For EU Importers (Brands & Retailers):

  • Audit your Tier 1-4 suppliers in India for digital readiness. Do they have a GS1 Company Prefix? Can they generate GTINs?
  • Select a DPP Registry Provider that supports W3C DID resolution and GS1 Digital Link. Ensure it is interoperable with the Indian Ministry of Commerce’s platform.
  • Define your data schema using the EU’s DPP ontology (JSON-LD). Map your existing ERP fields to the required credentialSubject properties (e.g., waterFootprint, carbonFootprint).
  • Contractually mandate that all Indian suppliers provide verifiable credentials (VCs) signed by an accredited third-party auditor (ISO 17025 for labs, SAAS for social audits).
  • Test the physical-digital loop with a pilot shipment. Scan the GS1 QR code at your DC and verify the VC signature resolves correctly.
  • Prepare for CSRD reporting by ensuring the DPP data can be aggregated into your sustainability report (ESRS E1-E5).

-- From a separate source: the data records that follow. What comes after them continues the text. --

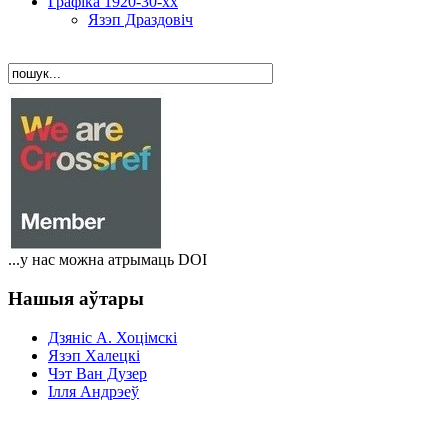
Графіка 1920-30-хх
Язэп Драздовіч
...у нас можна атрымаць DOI
Нашыя аўтары
Дзяніс A. Хоцімскі
Язэп Халецкі
Чэт Ван Дузер
Ілля Андрэеў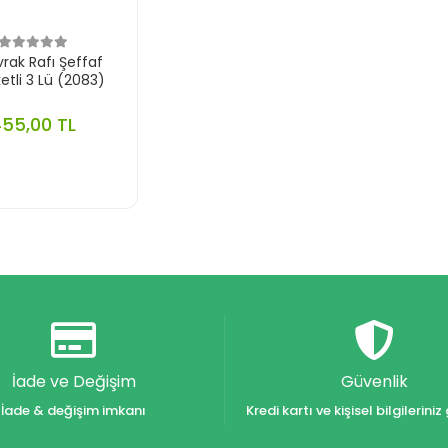
vrak Rafı Şeffaf
etli 3 Lü (2083)
55,00 TL
İade ve Değişim
Güvenlik
İade & değişim imkanı
Kredi kartı ve kişisel bilgilerin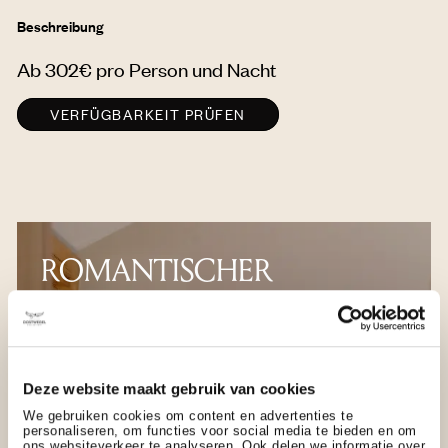
Beschreibung
Ab 302€ pro Person und Nacht
VERFÜGBARKEIT PRÜFEN
ROMANTISCHER
KURZURLAUB
Deze website maakt gebruik van cookies
We gebruiken cookies om content en advertenties te
personaliseren, om functies voor social media te bieden en om
ons websiteverkeer te analyseren. Ook delen we informatie over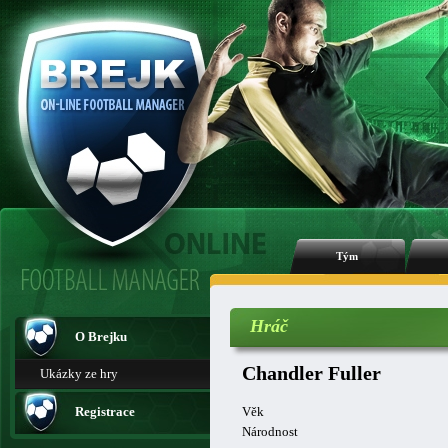
Tým
Hráč
O Brejku
Chandler Fuller
Ukázky ze hry
Registrace
Věk
Národnost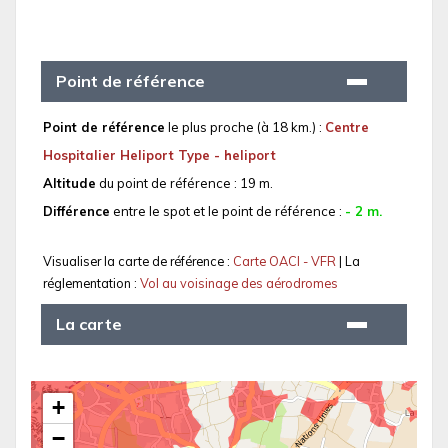
Point de référence
Point de référence
le plus proche (à 18 km.) :
Centre
Hospitalier Heliport Type - heliport
Altitude
du point de référence : 19 m.
Différence
entre le spot et le point de référence :
- 2 m.
Visualiser la carte de référence :
Carte OACI - VFR
| La
réglementation :
Vol au voisinage des aérodromes
La carte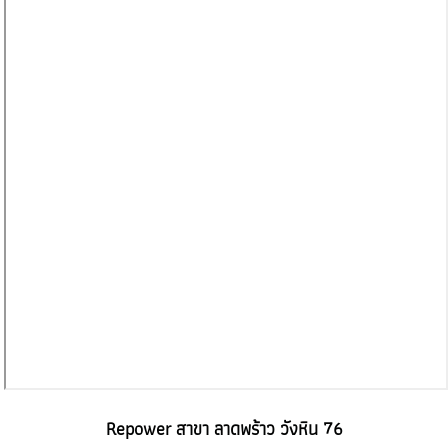
Repower สาขา ลาดพร้าว วังหิน 76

For Indian Exporters (Manufacturers & Mills):

  • Register with GS1 India to obtain a GS1 Company Prefix and GTINs for all export SKUs.
  • Deploy edge devices (Raspberry Pi + RFID scanner) at critical production nodes (ginning, spinning, dyeing, cutting, packing) to capture EPCIS 2.0 events.
  • Integrate with a blockchain anchor service (e.g., Polygon CDK, Hyperledger Besu) to hash and timestamp each production event.
  • Map your ERP data to the EU’s JSON-LD format. Use open-source libraries (e.g., jsonld.js, vc-js) to generate compliant VCs.
  • Engage accredited labs (e.g., SGS, Intertek, Bureau Veritas) for ISO 14046, ISO 14067, and ZDHC testing. Ensure results are uploaded to a verifiable data registry.
  • Implement offline-first data capture using local SQLite databases that sync to the cloud when internet is available.
  • Train factory floor supervisors on QR/NFC tag placement and data integrity protocols.
  • Participate in TTC pilot projects (e.g., the “EU-India DPP Interoperability Sandbox”) to test your payloads against EU resolvers.

Strategic Conclusion

The EU-India TTC is not merely a diplomatic forum; it is the world’s first large-scale experiment in federated, sovereign digital trade infrastructure. The outcome will determine whether “Supply Chain Transparency” becomes a reality or remains a regulatory burden. For Indian exporters, the path is clear: invest in open APIs, W3C standards, and verifiable data architectures. For EU importers, the imperative is to avoid vendor lock-in and to champion interoperable systems that allow seamless data flow from Tiruppur to Rotterdam. The technical payloads and architectures detailed in this article are not theoretical—they are being tested in real factories today. The TTC’s success will be measured not by the number of meetings held, but by the number of GS1 Digital Links that resolve to a trusted, verifiable DPP. The window for compliance is closing; the 2027 deadline is immutable. Those who act now will define the standard; those who wait will be forced to comply with it.